WHAT YOU WILL DO. Return every line below exactly.

<<<<

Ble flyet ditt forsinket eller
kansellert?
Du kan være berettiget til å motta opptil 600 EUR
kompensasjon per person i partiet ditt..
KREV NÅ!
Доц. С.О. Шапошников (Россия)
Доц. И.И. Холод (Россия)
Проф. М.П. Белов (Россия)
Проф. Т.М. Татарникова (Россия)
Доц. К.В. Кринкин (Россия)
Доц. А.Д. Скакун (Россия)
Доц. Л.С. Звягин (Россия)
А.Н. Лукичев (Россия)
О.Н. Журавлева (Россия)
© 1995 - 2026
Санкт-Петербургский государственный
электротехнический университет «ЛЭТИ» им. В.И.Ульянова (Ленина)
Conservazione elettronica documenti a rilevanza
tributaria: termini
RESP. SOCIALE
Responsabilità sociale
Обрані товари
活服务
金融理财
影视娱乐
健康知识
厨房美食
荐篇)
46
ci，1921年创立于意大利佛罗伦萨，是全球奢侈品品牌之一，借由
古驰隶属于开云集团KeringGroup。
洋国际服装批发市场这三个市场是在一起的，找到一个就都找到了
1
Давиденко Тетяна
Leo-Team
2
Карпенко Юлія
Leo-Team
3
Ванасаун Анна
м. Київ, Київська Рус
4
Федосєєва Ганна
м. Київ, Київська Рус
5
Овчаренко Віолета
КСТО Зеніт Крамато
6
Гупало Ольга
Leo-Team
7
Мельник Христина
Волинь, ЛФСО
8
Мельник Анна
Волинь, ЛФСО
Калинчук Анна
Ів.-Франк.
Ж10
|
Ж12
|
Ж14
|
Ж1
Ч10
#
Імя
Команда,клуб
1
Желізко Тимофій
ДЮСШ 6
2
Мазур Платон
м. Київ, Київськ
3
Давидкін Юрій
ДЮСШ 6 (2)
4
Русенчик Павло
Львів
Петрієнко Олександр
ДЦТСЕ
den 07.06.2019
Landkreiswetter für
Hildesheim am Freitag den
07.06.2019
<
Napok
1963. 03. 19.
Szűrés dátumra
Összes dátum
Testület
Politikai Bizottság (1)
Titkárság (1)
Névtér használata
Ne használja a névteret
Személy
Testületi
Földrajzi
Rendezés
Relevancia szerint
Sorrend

>>>>

THE ANSWER.
Ble flyet ditt forsinket eller
kansellert?
Du kan være berettiget til å motta opptil 600 EUR
kompensasjon per person i partiet ditt..
KREV NÅ!
Доц. С.О. Шапошников (Россия)
Доц. И.И. Холод (Россия)
Проф. М.П. Белов (Россия)
Проф. Т.М. Татарникова (Россия)
Доц. К.В. Кринкин (Россия)
Доц. А.Д. Скакун (Россия)
Доц. Л.С. Звягин (Россия)
А.Н. Лукичев (Россия)
О.Н. Журавлева (Россия)
© 1995 - 2026
Санкт-Петербургский государственный
электротехнический университет «ЛЭТИ» им. В.И.Ульянова (Ленина)
Conservazione elettronica documenti a rilevanza
tributaria: termini
RESP. SOCIALE
Responsabilità sociale
Обрані товари
活服务
金融理财
影视娱乐
健康知识
厨房美食
荐篇)
46
ci，1921年创立于意大利佛罗伦萨，是全球奢侈品品牌之一，借由
古驰隶属于开云集团KeringGroup。
洋国际服装批发市场这三个市场是在一起的，找到一个就都找到了
1
Давиденко Тетяна
Leo-Team
2
Карпенко Юлія
Leo-Team
3
Ванасаун Анна
м. Київ, Київська Рус
4
Федосєєва Ганна
м. Київ, Київська Рус
5
Овчаренко Віолета
КСТО Зеніт Крамато
6
Гупало Ольга
Leo-Team
7
Мельник Христина
Волинь, ЛФСО
8
Мельник Анна
Волинь, ЛФСО
Калинчук Анна
Ів.-Франк.
Ж10
|
Ж12
|
Ж14
|
Ж1
Ч10
#
Імя
Команда,клуб
1
Желізко Тимофій
ДЮСШ 6
2
Мазур Платон
м. Київ, Київськ
3
Давидкін Юрій
ДЮСШ 6 (2)
4
Русенчик Павло
Львів
Петрієнко Олександр
ДЦТСЕ
den 07.06.2019
Landkreiswetter für
Hildesheim am Freitag den
07.06.2019
<
Napok
1963. 03. 19.
Szűrés dátumra
Összes dátum
Testület
Politikai Bizottság (1)
Titkárság (1)
Névtér használata
Ne használja a névteret
Személy
Testületi
Földrajzi
Rendezés
Relevancia szerint
Sorrend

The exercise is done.